(Page-level text extractions)
··········
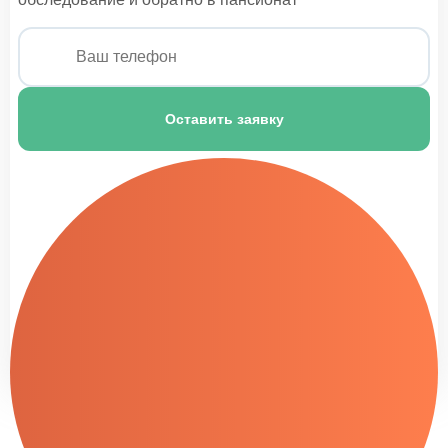
Уход за послеоперационным больным
1 350 ₽
Уход за тяжелобольными
Оставить заявку
1 500 ₽
Уход за пациентами с заболеванием
мочевыделительной системы
1 100 ₽
Уход за больными туберкулезом
1 150 ₽
Уход для пожилых с деменцией
1 000 ₽
Уход за коматозными больными
1 200 ₽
··········
What you return must match the records above exactly, minus any images.

▸ **Task response**
Уход за послеоперационным больным
1 350 ₽
Уход за тяжелобольными
Оставить заявку
1 500 ₽
Уход за пациентами с заболеванием
мочевыделительной системы
1 100 ₽
Уход за больными туберкулезом
1 150 ₽
Уход для пожилых с деменцией
1 000 ₽
Уход за коматозными больными
1 200 ₽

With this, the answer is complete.